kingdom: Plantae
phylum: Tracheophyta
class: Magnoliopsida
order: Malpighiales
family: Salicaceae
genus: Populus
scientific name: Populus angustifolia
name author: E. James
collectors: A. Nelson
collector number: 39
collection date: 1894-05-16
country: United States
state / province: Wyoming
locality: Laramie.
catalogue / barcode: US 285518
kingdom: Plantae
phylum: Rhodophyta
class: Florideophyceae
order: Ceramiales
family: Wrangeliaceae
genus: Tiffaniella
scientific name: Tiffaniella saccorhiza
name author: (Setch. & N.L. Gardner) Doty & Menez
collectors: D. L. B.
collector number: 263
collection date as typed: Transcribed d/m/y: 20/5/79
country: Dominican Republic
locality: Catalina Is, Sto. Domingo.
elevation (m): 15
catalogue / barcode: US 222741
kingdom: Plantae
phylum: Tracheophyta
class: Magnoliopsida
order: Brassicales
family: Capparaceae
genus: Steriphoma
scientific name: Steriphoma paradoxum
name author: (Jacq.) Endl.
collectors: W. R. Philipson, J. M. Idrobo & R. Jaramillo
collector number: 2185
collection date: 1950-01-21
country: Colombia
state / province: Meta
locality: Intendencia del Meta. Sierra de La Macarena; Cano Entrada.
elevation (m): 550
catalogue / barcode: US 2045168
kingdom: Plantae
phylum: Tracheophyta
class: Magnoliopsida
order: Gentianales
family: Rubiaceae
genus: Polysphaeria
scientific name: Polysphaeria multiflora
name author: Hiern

* _Your goal_
Present every line above as a numbered list, omitting any blank lines.

* _Task output_
1. kingdom: Plantae
2. phylum: Tracheophyta
3. class: Magnoliopsida
4. order: Malpighiales
5. family: Salicaceae
6. genus: Populus
7. scientific name: Populus angustifolia
8. name author: E. James
9. collectors: A. Nelson
10. collector number: 39
11. collection date: 1894-05-16
12. country: United States
13. state / province: Wyoming
14. locality: Laramie.
15. catalogue / barcode: US 285518
16. kingdom: Plantae
17. phylum: Rhodophyta
18. class: Florideophyceae
19. order: Ceramiales
20. family: Wrangeliaceae
21. genus: Tiffaniella
22. scientific name: Tiffaniella saccorhiza
23. name author: (Setch. & N.L. Gardner) Doty & Menez
24. collectors: D. L. B.
25. collector number: 263
26. collection date as typed: Transcribed d/m/y: 20/5/79
27. country: Dominican Republic
28. locality: Catalina Is, Sto. Domingo.
29. elevation (m): 15
30. catalogue / barcode: US 222741
31. kingdom: Plantae
32. phylum: Tracheophyta
33. class: Magnoliopsida
34. order: Brassicales
35. family: Capparaceae
36. genus: Steriphoma
37. scientific name: Steriphoma paradoxum
38. name author: (Jacq.) Endl.
39. collectors: W. R. Philipson, J. M. Idrobo & R. Jaramillo
40. collector number: 2185
41. collection date: 1950-01-21
42. country: Colombia
43. state / province: Meta
44. locality: Intendencia del Meta. Sierra de La Macarena; Cano Entrada.
45. elevation (m): 550
46. catalogue / barcode: US 2045168
47. kingdom: Plantae
48. phylum: Tracheophyta
49. class: Magnoliopsida
50. order: Gentianales
51. family: Rubiaceae
52. genus: Polysphaeria
53. scientific name: Polysphaeria multiflora
54. name author: Hiern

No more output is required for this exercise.